(Records for processing Opens)
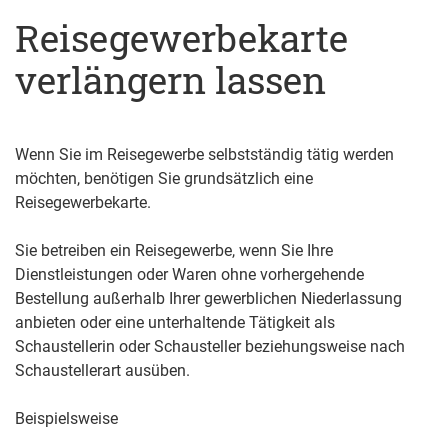
Reisegewerbekarte
verlängern lassen
Wenn Sie im Reisegewerbe selbstständig tätig werden
möchten, benötigen Sie grundsätzlich eine
Reisegewerbekarte.
Sie betreiben ein Reisegewerbe, wenn Sie Ihre
Dienstleistungen oder Waren ohne vorhergehende
Bestellung außerhalb Ihrer gewerblichen Niederlassung
anbieten oder eine unterhaltende Tätigkeit als
Schaustellerin oder Schausteller beziehungsweise nach
Schaustellerart ausüben.
Beispielsweise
(Records for processing Closes)
Search the records for the word "oder" and copy out every line that holds it.

- _Result of the task_:
Dienstleistungen oder Waren ohne vorhergehende
anbieten oder eine unterhaltende Tätigkeit als
Schaustellerin oder Schausteller beziehungsweise nach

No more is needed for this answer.